• **DESCRIPTION OF THE TASK**: Reproduce word for word the stretch of the node graph passage below from "GraphView - This" through "they are connected.".

GraphView - This is the main Widget that handles the display of the IGraph and all of the nodes it contains. It also contains most of the visual based functionality, such as context menus, search results, etc.
NodeUI - The visual of each INode contained within the graph. Can be heavily customised to suit your preferred style.
Plug/PlugIn/PlugOut - The visual representation of node inputs and outputs. These are created as children of the NodeUI, including their positioning relative to the node. At the time of writing, they cannot be visually customized due to being hardcoded types in the NodeUI.
Connection - The lines that are drawn between the inputs and outputs of nodes when they are connected.
A majority of the 'data' classes are simply interfaces that serve to tie the UI to your node data. These include:
IGraph - The graph. As the graph is mostly just a container for nodes, it has very limited functionality, notably adding and removing nodes. It does, however, handle the serialization - which is important for saving and loading.

• **DATA SECTION**:
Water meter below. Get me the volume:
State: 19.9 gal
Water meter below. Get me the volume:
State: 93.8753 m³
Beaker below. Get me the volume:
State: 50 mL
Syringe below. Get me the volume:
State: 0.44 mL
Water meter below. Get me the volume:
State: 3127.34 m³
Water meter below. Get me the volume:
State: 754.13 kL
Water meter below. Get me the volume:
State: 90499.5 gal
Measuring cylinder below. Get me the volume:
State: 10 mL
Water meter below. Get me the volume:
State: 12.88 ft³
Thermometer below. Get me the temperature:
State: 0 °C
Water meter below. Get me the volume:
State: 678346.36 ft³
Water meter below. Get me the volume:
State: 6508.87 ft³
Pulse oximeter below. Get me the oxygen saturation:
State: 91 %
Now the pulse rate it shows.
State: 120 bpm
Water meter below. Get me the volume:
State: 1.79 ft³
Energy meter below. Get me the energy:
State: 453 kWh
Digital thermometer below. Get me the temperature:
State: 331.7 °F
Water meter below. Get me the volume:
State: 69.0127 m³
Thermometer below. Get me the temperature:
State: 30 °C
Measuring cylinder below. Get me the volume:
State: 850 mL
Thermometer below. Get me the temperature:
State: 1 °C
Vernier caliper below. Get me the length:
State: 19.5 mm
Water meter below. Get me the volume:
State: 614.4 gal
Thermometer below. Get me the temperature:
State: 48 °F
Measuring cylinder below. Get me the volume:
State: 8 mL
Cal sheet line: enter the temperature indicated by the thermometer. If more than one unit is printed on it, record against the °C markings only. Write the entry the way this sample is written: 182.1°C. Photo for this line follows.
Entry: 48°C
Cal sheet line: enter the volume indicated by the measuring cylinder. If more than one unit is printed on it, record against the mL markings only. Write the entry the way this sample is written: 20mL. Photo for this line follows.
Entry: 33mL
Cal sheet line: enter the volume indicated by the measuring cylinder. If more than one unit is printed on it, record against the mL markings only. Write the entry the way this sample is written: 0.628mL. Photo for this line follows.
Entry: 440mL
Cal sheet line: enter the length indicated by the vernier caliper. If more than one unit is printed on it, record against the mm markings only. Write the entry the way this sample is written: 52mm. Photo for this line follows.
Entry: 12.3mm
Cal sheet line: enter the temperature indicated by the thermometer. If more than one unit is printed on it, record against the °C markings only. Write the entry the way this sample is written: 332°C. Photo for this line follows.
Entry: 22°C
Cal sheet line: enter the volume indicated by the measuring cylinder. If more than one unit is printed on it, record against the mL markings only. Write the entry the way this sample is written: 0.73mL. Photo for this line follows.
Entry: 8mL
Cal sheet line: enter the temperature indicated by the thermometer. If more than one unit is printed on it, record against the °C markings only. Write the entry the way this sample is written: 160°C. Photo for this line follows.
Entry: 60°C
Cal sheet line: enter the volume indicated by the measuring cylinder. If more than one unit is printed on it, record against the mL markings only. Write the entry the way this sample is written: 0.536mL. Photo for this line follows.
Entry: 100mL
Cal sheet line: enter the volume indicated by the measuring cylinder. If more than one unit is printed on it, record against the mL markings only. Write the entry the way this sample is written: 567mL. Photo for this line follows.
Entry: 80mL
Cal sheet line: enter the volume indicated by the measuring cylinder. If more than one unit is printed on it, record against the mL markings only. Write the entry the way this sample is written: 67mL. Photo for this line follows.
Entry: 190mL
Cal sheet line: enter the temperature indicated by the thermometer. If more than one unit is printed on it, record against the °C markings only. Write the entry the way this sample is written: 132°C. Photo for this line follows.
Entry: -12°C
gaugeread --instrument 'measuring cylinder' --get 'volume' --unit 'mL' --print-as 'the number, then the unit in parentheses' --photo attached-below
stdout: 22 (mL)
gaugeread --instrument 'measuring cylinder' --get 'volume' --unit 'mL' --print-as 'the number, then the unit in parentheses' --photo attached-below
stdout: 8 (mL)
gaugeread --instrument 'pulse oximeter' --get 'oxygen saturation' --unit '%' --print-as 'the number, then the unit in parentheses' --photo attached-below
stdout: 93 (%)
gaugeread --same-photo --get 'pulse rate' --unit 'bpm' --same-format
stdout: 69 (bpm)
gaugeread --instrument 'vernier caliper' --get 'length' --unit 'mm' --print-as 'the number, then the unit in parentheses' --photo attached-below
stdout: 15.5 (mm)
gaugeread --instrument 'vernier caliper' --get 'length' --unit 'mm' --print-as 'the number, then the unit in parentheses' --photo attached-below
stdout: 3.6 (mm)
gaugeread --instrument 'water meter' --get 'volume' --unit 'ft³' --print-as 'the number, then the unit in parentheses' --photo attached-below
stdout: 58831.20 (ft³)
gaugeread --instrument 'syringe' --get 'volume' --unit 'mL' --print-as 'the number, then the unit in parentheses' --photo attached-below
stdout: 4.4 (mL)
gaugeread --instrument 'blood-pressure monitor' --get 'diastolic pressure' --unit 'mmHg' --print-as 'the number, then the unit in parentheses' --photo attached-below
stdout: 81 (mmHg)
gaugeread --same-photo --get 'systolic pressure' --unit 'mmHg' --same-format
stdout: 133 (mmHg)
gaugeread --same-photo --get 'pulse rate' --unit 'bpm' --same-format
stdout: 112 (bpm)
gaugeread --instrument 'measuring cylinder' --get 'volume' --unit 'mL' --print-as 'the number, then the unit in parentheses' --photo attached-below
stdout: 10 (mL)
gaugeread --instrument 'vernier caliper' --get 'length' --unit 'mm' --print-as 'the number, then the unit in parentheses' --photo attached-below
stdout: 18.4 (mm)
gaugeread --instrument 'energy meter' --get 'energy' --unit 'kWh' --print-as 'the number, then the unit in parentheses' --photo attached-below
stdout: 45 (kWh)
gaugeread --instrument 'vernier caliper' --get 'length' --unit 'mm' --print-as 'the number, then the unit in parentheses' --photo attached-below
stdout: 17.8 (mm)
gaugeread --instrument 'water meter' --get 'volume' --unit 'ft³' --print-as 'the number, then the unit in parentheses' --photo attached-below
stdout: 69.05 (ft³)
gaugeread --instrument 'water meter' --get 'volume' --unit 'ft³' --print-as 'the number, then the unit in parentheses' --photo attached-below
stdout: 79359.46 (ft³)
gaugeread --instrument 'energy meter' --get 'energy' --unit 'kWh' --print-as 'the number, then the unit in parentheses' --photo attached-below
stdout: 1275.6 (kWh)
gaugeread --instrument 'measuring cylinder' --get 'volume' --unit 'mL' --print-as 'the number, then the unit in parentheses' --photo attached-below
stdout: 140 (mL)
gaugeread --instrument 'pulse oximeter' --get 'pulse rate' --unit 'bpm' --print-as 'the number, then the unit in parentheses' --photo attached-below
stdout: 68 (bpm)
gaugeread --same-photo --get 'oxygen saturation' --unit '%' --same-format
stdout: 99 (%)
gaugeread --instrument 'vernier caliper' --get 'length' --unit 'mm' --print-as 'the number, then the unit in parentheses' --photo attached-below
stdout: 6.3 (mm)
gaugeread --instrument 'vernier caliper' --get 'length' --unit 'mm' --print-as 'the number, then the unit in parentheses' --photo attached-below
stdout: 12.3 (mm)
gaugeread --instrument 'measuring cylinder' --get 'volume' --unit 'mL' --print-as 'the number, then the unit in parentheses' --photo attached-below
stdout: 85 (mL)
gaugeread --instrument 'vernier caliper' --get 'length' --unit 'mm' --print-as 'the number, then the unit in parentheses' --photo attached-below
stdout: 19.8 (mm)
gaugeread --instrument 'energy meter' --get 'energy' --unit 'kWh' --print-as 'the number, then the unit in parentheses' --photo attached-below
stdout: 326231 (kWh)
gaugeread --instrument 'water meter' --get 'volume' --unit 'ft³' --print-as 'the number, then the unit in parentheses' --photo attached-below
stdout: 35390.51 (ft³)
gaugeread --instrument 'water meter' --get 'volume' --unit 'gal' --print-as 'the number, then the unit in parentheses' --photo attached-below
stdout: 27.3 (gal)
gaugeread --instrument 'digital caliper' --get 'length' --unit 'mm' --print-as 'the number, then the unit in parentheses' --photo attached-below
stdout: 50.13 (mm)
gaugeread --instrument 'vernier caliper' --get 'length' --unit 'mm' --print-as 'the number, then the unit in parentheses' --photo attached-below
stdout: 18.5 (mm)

• **WRITTEN RESPONSE**:
GraphView - This is the main Widget that handles the display of the IGraph and all of the nodes it contains. It also contains most of the visual based functionality, such as context menus, search results, etc.
NodeUI - The visual of each INode contained within the graph. Can be heavily customised to suit your preferred style.
Plug/PlugIn/PlugOut - The visual representation of node inputs and outputs. These are created as children of the NodeUI, including their positioning relative to the node. At the time of writing, they cannot be visually customized due to being hardcoded types in the NodeUI.
Connection - The lines that are drawn between the inputs and outputs of nodes when they are connected.